The other grounds by which, a tenant can be ordered to be evicted from the rental premises, by a competent court are:

a)             If the premises consists of not more than two floors, and the same are required by the landlord, for the purpose of immediate demolition, to rebuild the same.
b)If the tenant, his spouse or dependent living with him, has built or acquired a premises.
c)If the premises were let to the tenant for use as a resident during his employment under the landlord and the tenant has ceased to be in such employment under the landlord.
d)If the tenant has caused substantial damages or alteration to the premises which has the effect of changing its identity or diminishing its value.
e)             If the tenant has been convicted with causing nuisance or annoyance to a person living in the neighborhood.
f)If the tenant has been convicted for using the premises for illegal or immoral purpose.
g)If the tenant has used the premises in a manner contrary to any condition imposed on the landlord by the government or the local authority while giving him a lease of the land on which the premises are situated.

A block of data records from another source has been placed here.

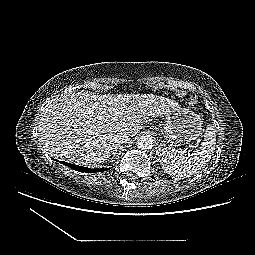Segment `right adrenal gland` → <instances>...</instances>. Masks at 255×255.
I'll return each instance as SVG.
<instances>
[{
    "mask_svg": "<svg viewBox=\"0 0 255 255\" xmlns=\"http://www.w3.org/2000/svg\"><path fill=\"white\" fill-rule=\"evenodd\" d=\"M117 150H118V146H116V147L114 148V151L112 152V155H113V156H116Z\"/></svg>",
    "mask_w": 255,
    "mask_h": 255,
    "instance_id": "right-adrenal-gland-1",
    "label": "right adrenal gland"
}]
</instances>
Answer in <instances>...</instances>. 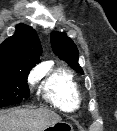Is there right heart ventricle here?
Instances as JSON below:
<instances>
[{
    "mask_svg": "<svg viewBox=\"0 0 117 131\" xmlns=\"http://www.w3.org/2000/svg\"><path fill=\"white\" fill-rule=\"evenodd\" d=\"M43 90L45 98L63 110L76 109L82 100L79 83L64 67H58L48 75Z\"/></svg>",
    "mask_w": 117,
    "mask_h": 131,
    "instance_id": "obj_1",
    "label": "right heart ventricle"
}]
</instances>
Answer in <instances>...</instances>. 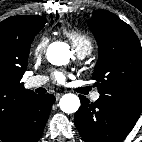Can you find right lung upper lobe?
Returning <instances> with one entry per match:
<instances>
[{
  "label": "right lung upper lobe",
  "mask_w": 142,
  "mask_h": 142,
  "mask_svg": "<svg viewBox=\"0 0 142 142\" xmlns=\"http://www.w3.org/2000/svg\"><path fill=\"white\" fill-rule=\"evenodd\" d=\"M41 16H13L0 23V136L9 133L35 95L21 79L27 67V40Z\"/></svg>",
  "instance_id": "cb5924a9"
}]
</instances>
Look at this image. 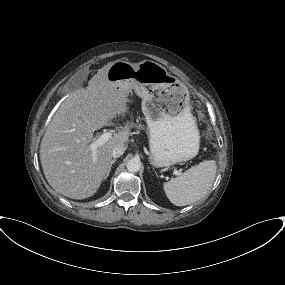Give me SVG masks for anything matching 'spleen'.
Masks as SVG:
<instances>
[{
  "label": "spleen",
  "mask_w": 285,
  "mask_h": 285,
  "mask_svg": "<svg viewBox=\"0 0 285 285\" xmlns=\"http://www.w3.org/2000/svg\"><path fill=\"white\" fill-rule=\"evenodd\" d=\"M217 172L214 160H205L163 184L164 192L176 206L193 204L203 198L213 185Z\"/></svg>",
  "instance_id": "1"
}]
</instances>
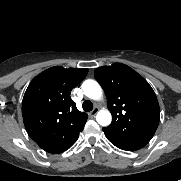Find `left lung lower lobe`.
I'll use <instances>...</instances> for the list:
<instances>
[{
	"mask_svg": "<svg viewBox=\"0 0 181 181\" xmlns=\"http://www.w3.org/2000/svg\"><path fill=\"white\" fill-rule=\"evenodd\" d=\"M108 140L116 147H118L122 150H126V151H136L145 146L144 144L132 143V142L120 143V142L111 140L109 138H108Z\"/></svg>",
	"mask_w": 181,
	"mask_h": 181,
	"instance_id": "1",
	"label": "left lung lower lobe"
}]
</instances>
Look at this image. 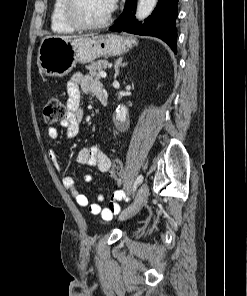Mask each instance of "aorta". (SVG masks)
<instances>
[{
    "label": "aorta",
    "instance_id": "obj_1",
    "mask_svg": "<svg viewBox=\"0 0 247 296\" xmlns=\"http://www.w3.org/2000/svg\"><path fill=\"white\" fill-rule=\"evenodd\" d=\"M157 0H139L137 10H136V17L139 20H143L144 18L148 17L151 12L153 11ZM127 117V109L123 105H119L116 110V119L120 122H124Z\"/></svg>",
    "mask_w": 247,
    "mask_h": 296
}]
</instances>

The other grounds by which, a tenant can be ordered to be evicted from the rental premises, by a competent court are:

That the tenant in his reply having denied the ownership of landlord, has failed to prove it or that such denial was not made in a bonafide manner;
That the person in occupation of the premises has failed to prove that he is a bonafide tenant,
That the tenant after having agreed with or having informed the landlord in writing the date to vacate the premise, does not do so on or after the date so agreed or informed;
That the premises let are required, whether in the same form or after reconstruction or rebuilding, by the landlord for occupation for himself or for any member of his family if he is the owner thereof, or for any person for whose benefit the premises are held and that the landlord or such person for whose benefit the premises are held and that the landlord or such person has no other reasonably suitable accommodation;
Further, when a Government servant or employ of local authority is provided with official quarters and if such servant owns a premises in his work place and he is asked to vacate the quarters on that ground, then he is entitled to immediate possession, of that premises, within 60 days from the date of eviction order.
The members of armed forces are also entitled to recover immediate possession of the premises. The person who has served in the defense and who has let out his house to the tenant is entitled to recover immediate possession of the same.